Okay, I probably have lots more to say on the subject, but I need to go to bed! Good night.
10 comments so far.
10.
a decade ago
I guess you can say I told you so until my knees tell me to stop. Its not the running, really, I'm not sure I enjoy the running -- I think its that once you run, everything else (walking, elliptical) -- feels like it is not ENOUGH. Does that make sense?
by NMA5632
9.
a decade ago
[IMG]http://i272.photobucket.com/albums/jj171/BIGGRAMMAof9/4th_of_july.gif[/IMG]
by BIGGRAMMA
8.
a decade ago
speaking of GF -- In the clean eating magazine there is an ad for "think thin" products -- a whole line of GF protein bars -- they look to be reasonably priced -- go to thinkproducts.com
by NMA5632
7.
a decade ago
I like the Chebe bread breadsticks and I also like the cinnamon bread mix. I make rolls from the cinnamon bread mix. It doesn't use cheese.
by HOCKEYFAN7
6.
a decade ago
Do you grocery shop at King Soopers/Krogers/Frys or whatever it's called there? Mine just started stocking a whole lot of GF food including frozen Chebe bread products, Kinninnick bread products and a bunch of others. I was so excited because now I don't have to go to a different store just to get bread.
by HOCKEYFAN7
5.
a decade ago
GREAT bike ride! I bet you felt that wonderful exhaustion that shows you've pushed yourself
:thumbu2: And you're making really solid progress on your food thinking
:kiss:
by SFARRANT
4.
a decade ago
YES! ity is called my life as a former fat girl, sorry about that.
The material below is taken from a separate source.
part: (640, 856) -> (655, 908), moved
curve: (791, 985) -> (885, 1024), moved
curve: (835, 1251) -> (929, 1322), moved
:) It makes things harder when you are fighting your own mind. We will get there, one day at a time! Have a GREAT HOLIDAY!
by JENNCST
3.
a decade ago
Hi Niki,
I saw your name on a friend's blog and I came over to read your blogs. Great biking. Can you tell me you use the gluten free products on your diet or if you do ? I am using a few of them, but I noticed they have a higher calorie and carb count than flour. I got to wondering how Celiacs deal with this if they needed to lose weight. How are you dealing with this. Do you use many of these special products, or do you stay away from them. Ex. the gluten free pastas and flours etc. Thanks for the info. I don't have to worry about gluten like you do, I have to worry about carbs and sugar and msg. I eat the gluten free products when they keep me from eating unhealthy though alternatives. I like the Quinoa pasta for example because of it's glycemic value and it so happens to be gluten free. Thanks for the info. Lory
by MOUGHI
2.
a decade ago
Great, challenging bike ride. It doesn't have to be hard. You are RIGHT!
:y:
:teeth3:
:kiss:
by MOM22SONZ
1.
a decade ago
It sounds like you are really making some good progress with the food, Nikki! Way to go! Sounds like the bike was a great workout!